------ TEXT TO READ ------

IN RE CENTURY BRASS PRODUCTS, INC., 22 F.3d 37 (2nd Cir. 1994)


IN RE CENTURY BRASS PRODUCTS, INC., DEBTOR. U.S. BRASS COPPER COMPANY, APPELLANT, v. JEROME E. CAPLAN, APPELLEE.

No. 900, Docket No. 93-5077.United States Court of Appeals, Second Circuit.Argued January 3, 1994.
Decided April 13, 1994.

Page 38

Robert C. Reichert, Hartford, CT (Robert U. Sattin, Reid Riege, on the brief), for appellant.

Lissa J. Paris, Hartford, CT (Everett E. Newton, Frank A. Appicelli, Murtha, Cullina, Richter Pinney, on the brief), for appellee.

Appeal from the United States Bankruptcy Court for the District of Connecticut.

Before MESKILL, KEARSE and LEVAL, Circuit Judges.

------ INFORMATION PROVIDED ------

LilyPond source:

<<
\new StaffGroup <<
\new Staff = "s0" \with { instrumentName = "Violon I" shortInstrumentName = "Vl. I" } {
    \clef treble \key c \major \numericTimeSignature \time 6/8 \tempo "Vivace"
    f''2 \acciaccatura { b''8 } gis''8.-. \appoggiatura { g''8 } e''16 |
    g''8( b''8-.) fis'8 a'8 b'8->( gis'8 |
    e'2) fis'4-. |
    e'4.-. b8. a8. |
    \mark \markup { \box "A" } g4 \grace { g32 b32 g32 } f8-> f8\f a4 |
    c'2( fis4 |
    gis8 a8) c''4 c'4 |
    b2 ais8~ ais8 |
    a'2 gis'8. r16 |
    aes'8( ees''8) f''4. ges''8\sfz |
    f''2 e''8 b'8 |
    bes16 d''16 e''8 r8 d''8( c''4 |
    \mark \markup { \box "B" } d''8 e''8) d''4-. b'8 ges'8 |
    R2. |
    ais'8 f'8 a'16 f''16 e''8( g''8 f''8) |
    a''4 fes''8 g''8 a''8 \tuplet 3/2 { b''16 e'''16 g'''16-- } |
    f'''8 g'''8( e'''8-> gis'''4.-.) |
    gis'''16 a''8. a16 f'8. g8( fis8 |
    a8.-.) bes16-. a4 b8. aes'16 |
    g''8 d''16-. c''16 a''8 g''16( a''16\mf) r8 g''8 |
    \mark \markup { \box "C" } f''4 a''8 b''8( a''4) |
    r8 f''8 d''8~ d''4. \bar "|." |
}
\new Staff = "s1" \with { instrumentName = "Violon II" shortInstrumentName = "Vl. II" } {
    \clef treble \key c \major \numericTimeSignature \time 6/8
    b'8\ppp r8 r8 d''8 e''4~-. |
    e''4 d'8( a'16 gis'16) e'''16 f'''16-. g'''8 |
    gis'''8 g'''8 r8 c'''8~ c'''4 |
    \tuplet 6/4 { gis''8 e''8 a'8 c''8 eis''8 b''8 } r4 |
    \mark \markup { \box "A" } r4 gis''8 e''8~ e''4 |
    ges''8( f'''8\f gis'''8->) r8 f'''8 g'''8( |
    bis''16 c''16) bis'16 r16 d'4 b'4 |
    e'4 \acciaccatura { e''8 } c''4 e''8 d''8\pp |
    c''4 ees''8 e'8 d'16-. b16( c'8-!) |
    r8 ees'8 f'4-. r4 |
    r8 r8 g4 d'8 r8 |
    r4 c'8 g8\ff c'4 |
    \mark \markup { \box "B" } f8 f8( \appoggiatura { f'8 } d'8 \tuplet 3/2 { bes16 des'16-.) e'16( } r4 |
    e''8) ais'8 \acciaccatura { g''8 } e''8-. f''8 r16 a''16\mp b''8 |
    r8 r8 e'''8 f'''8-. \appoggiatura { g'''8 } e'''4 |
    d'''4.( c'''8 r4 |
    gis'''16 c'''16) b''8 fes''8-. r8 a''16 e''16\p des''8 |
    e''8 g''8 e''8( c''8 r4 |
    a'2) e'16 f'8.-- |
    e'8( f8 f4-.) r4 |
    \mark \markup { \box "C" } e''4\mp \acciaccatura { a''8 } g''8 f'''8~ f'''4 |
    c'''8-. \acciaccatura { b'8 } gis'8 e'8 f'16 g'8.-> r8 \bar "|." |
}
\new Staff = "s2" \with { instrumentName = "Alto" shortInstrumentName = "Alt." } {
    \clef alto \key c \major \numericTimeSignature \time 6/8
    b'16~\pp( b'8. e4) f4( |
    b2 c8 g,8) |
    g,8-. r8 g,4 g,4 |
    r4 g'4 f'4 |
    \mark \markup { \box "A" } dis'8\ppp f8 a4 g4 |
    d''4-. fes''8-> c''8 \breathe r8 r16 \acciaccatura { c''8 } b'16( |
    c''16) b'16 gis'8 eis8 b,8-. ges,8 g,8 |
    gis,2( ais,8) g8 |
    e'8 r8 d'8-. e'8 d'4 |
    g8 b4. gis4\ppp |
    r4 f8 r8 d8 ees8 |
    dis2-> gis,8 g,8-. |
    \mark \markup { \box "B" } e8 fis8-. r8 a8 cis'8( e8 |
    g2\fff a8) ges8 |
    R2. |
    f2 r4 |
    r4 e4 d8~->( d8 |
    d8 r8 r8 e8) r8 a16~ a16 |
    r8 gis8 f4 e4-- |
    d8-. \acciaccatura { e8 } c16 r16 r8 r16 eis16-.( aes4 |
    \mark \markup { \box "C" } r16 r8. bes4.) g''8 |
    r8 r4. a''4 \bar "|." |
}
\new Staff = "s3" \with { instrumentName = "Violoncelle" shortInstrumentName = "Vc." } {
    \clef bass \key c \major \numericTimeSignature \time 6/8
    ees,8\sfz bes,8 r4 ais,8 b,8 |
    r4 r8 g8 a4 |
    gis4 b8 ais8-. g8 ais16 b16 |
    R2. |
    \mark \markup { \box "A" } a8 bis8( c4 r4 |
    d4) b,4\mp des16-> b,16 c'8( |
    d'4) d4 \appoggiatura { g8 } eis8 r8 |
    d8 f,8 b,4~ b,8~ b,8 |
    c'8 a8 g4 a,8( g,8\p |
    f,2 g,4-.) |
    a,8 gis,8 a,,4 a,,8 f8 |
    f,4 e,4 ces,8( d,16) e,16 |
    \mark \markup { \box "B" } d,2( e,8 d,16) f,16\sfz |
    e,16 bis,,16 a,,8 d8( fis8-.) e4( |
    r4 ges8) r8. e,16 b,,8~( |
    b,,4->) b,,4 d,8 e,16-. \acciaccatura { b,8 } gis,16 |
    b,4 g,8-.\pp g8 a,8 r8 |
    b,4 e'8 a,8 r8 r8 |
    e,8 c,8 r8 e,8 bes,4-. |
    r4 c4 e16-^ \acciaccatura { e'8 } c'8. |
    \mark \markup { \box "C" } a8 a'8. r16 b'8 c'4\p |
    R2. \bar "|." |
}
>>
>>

------

**EXERCISE**
From the Century Brass Products case text, write out word for word the passage that begins at the words "IN RE CENTURY BRASS PRODUCTS, INC., DEBTOR." and stops after "brief), for appellee.".

**PROBLEM SOLUTION**
IN RE CENTURY BRASS PRODUCTS, INC., DEBTOR. U.S. BRASS COPPER COMPANY, APPELLANT, v. JEROME E. CAPLAN, APPELLEE.

No. 900, Docket No. 93-5077.United States Court of Appeals, Second Circuit.Argued January 3, 1994.
Decided April 13, 1994.

Page 38

Robert C. Reichert, Hartford, CT (Robert U. Sattin, Reid Riege, on the brief), for appellant.

Lissa J. Paris, Hartford, CT (Everett E. Newton, Frank A. Appicelli, Murtha, Cullina, Richter Pinney, on the brief), for appellee.